You need a @Controller that returns a ModelAndView

    @Controller
    public class HomeController {

        @RequestMapping(value = {"/", "/index.html"})
        public ModelAndView sellerHome(HttpServletRequest request, 
                                       HttpServletResponse response) {
             return new ModelAndView("../static/index");
        }

    }

You can then access http://localhost:8443 and should see your index page given that you configured the port correctly.

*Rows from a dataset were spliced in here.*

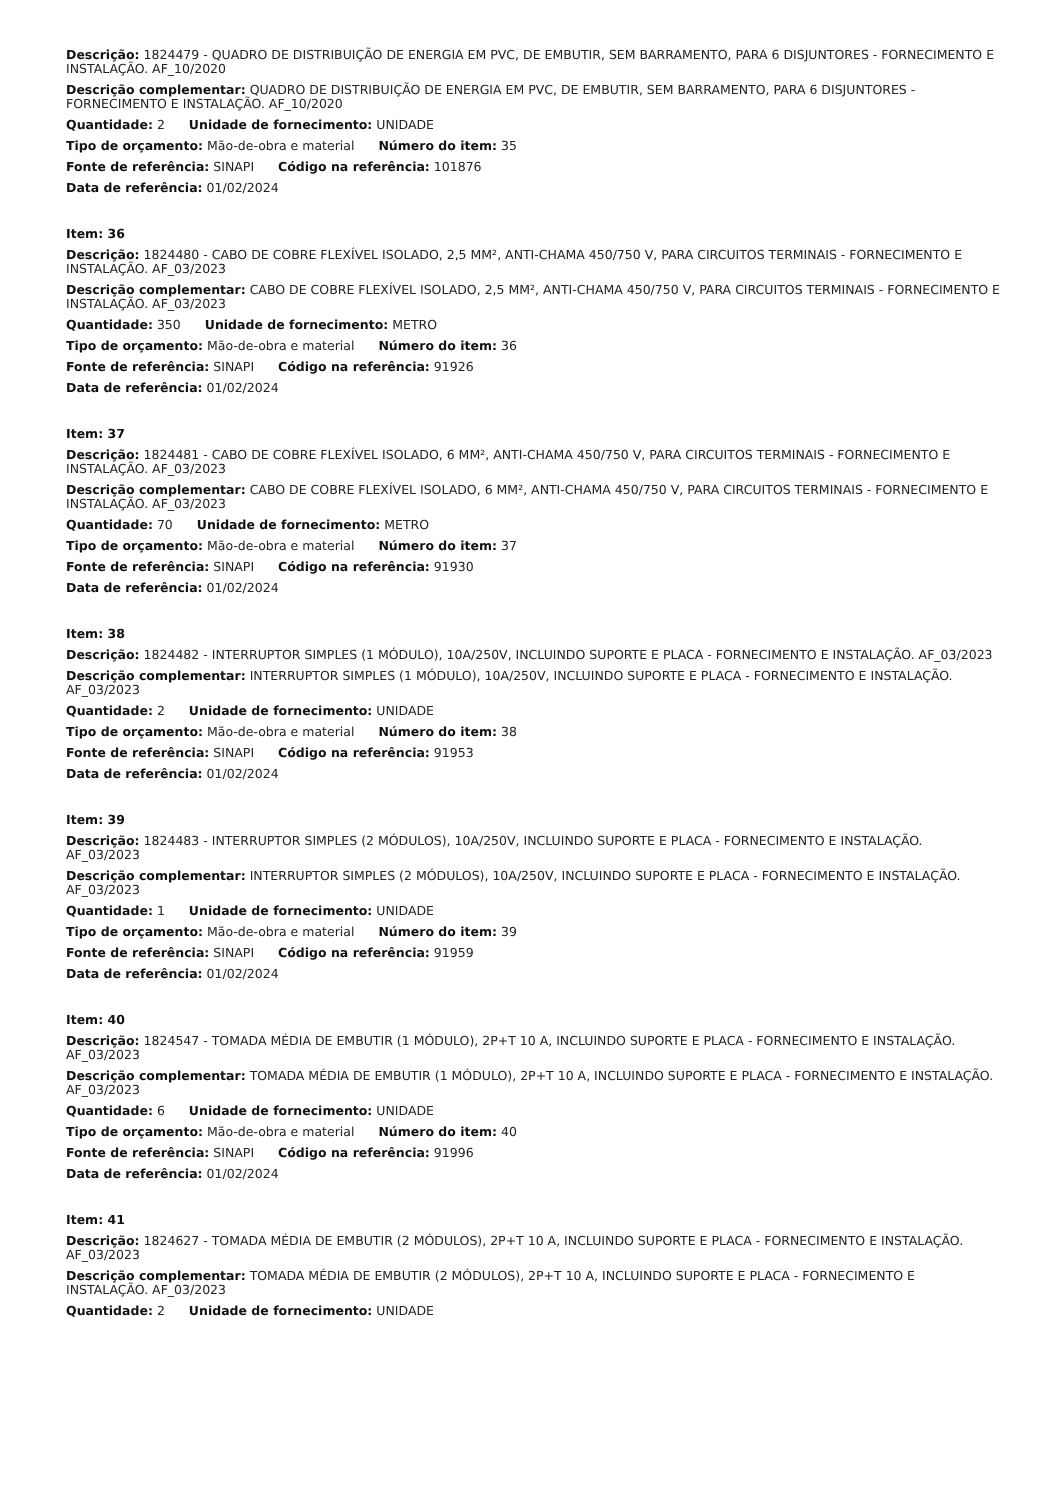Descrição: 1824479 - QUADRO DE DISTRIBUIÇÃO DE ENERGIA EM PVC, DE EMBUTIR, SEM BARRAMENTO, PARA 6 DISJUNTORES - FORNECIMENTO E INSTALAÇÃO. AF_10/2020
Descrição complementar: QUADRO DE DISTRIBUIÇÃO DE ENERGIA EM PVC, DE EMBUTIR, SEM BARRAMENTO, PARA 6 DISJUNTORES - FORNECIMENTO E INSTALAÇÃO. AF_10/2020
Quantidade: 2 Unidade de fornecimento: UNIDADE
Tipo de orçamento: Mão-de-obra e material Número do item: 35
Fonte de referência: SINAPI Código na referência: 101876
Data de referência: 01/02/2024
Item: 36
Descrição: 1824480 - CABO DE COBRE FLEXÍVEL ISOLADO, 2,5 MM², ANTI-CHAMA 450/750 V, PARA CIRCUITOS TERMINAIS - FORNECIMENTO E INSTALAÇÃO. AF_03/2023
Descrição complementar: CABO DE COBRE FLEXÍVEL ISOLADO, 2,5 MM², ANTI-CHAMA 450/750 V, PARA CIRCUITOS TERMINAIS - FORNECIMENTO E INSTALAÇÃO. AF_03/2023
Quantidade: 350 Unidade de fornecimento: METRO
Tipo de orçamento: Mão-de-obra e material Número do item: 36
Fonte de referência: SINAPI Código na referência: 91926
Data de referência: 01/02/2024
Item: 37
Descrição: 1824481 - CABO DE COBRE FLEXÍVEL ISOLADO, 6 MM², ANTI-CHAMA 450/750 V, PARA CIRCUITOS TERMINAIS - FORNECIMENTO E INSTALAÇÃO. AF_03/2023
Descrição complementar: CABO DE COBRE FLEXÍVEL ISOLADO, 6 MM², ANTI-CHAMA 450/750 V, PARA CIRCUITOS TERMINAIS - FORNECIMENTO E INSTALAÇÃO. AF_03/2023
Quantidade: 70 Unidade de fornecimento: METRO
Tipo de orçamento: Mão-de-obra e material Número do item: 37
Fonte de referência: SINAPI Código na referência: 91930
Data de referência: 01/02/2024
Item: 38
Descrição: 1824482 - INTERRUPTOR SIMPLES (1 MÓDULO), 10A/250V, INCLUINDO SUPORTE E PLACA - FORNECIMENTO E INSTALAÇÃO. AF_03/2023
Descrição complementar: INTERRUPTOR SIMPLES (1 MÓDULO), 10A/250V, INCLUINDO SUPORTE E PLACA - FORNECIMENTO E INSTALAÇÃO. AF_03/2023
Quantidade: 2 Unidade de fornecimento: UNIDADE
Tipo de orçamento: Mão-de-obra e material Número do item: 38
Fonte de referência: SINAPI Código na referência: 91953
Data de referência: 01/02/2024
Item: 39
Descrição: 1824483 - INTERRUPTOR SIMPLES (2 MÓDULOS), 10A/250V, INCLUINDO SUPORTE E PLACA - FORNECIMENTO E INSTALAÇÃO. AF_03/2023
Descrição complementar: INTERRUPTOR SIMPLES (2 MÓDULOS), 10A/250V, INCLUINDO SUPORTE E PLACA - FORNECIMENTO E INSTALAÇÃO. AF_03/2023
Quantidade: 1 Unidade de fornecimento: UNIDADE
Tipo de orçamento: Mão-de-obra e material Número do item: 39
Fonte de referência: SINAPI Código na referência: 91959
Data de referência: 01/02/2024
Item: 40
Descrição: 1824547 - TOMADA MÉDIA DE EMBUTIR (1 MÓDULO), 2P+T 10 A, INCLUINDO SUPORTE E PLACA - FORNECIMENTO E INSTALAÇÃO. AF_03/2023
Descrição complementar: TOMADA MÉDIA DE EMBUTIR (1 MÓDULO), 2P+T 10 A, INCLUINDO SUPORTE E PLACA - FORNECIMENTO E INSTALAÇÃO. AF_03/2023
Quantidade: 6 Unidade de fornecimento: UNIDADE
Tipo de orçamento: Mão-de-obra e material Número do item: 40
Fonte de referência: SINAPI Código na referência: 91996
Data de referência: 01/02/2024
Item: 41
Descrição: 1824627 - TOMADA MÉDIA DE EMBUTIR (2 MÓDULOS), 2P+T 10 A, INCLUINDO SUPORTE E PLACA - FORNECIMENTO E INSTALAÇÃO. AF_03/2023
Descrição complementar: TOMADA MÉDIA DE EMBUTIR (2 MÓDULOS), 2P+T 10 A, INCLUINDO SUPORTE E PLACA - FORNECIMENTO E INSTALAÇÃO. AF_03/2023
Quantidade: 2 Unidade de fornecimento: UNIDADE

  • I get this error: `There was an unexpected error (type=Internal Server Error, status=500). javax.servlet.ServletException: Could not get RequestDispatcher for [../static/index]: Check that the corresponding file exists within your web application archive!` – Arian Nov 22 '17 at 00:50
1

Just so you know, in Spring Boot 2.1.4 the new configuration is:

package com.simplicity.resourceserver.configs;

import org.springframework.context.annotation.Bean;
import org.springframework.context.annotation.Configuration;
import org.springframework.web.servlet.ViewResolver;
import org.springframework.web.servlet.config.annotation.*;
import org.springframework.web.servlet.view.InternalResourceViewResolver;

@Configuration
@EnableWebMvc
public class WebMvcConfiguration implements WebMvcConfigurer {

    private static final String[] CLASSPATH_RESOURCE_LOCATIONS = {
            "classpath:/META-INF/resources/", "classpath:/resources/",
            "classpath:/static/", "classpath:/public/" };



    @Override
    public void addResourceHandlers(ResourceHandlerRegistry registry) {
        registry.addResourceHandler("/**")
                .addResourceLocations(CLASSPATH_RESOURCE_LOCATIONS);

        registry.addResourceHandler("/vanilla/**")
                .addResourceLocations("classpath:/vanilla/");

            registry.addResourceHandler("/react/**")
                    .addResourceLocations("classpath:/react/")
                .resourceChain(true);
    }

    @Bean
    public ViewResolver getViewResolver() {
        InternalResourceViewResolver resolver = new InternalResourceViewResolver();
        resolver.setSuffix(".html");
        return resolver;
    }

    @Override
    public void configureDefaultServletHandling(DefaultServletHandlerConfigurer configurer) {
        configurer.enable();
    }

    @Override
    public void configurePathMatch(PathMatchConfigurer configurer) {
        configurer.setUseTrailingSlashMatch(true);
    }

    @Override
    public void addViewControllers(ViewControllerRegistry registry) {
        registry.addViewController("/react")
                .setViewName("forward:/react/index.html");
        registry.addViewController("/react/{path:[^\\.]*}")
                .setViewName("forward:/react/index.html");
        registry.addViewController("/react/**/{path:[^\\.]*}")
                .setViewName("forward:/react/index.html");

    }
}

Spring Boot should be defined as "video poker" based programming: try something thousands of times (like when you play video poker) with little different details until it works.

In my case I have two different apps in two separate folders under src/main/resources

  • src/main/resources/vanilla
  • src/main/resources/react

In my case they are two proof concepts, but it could be a micro-frontend architecture.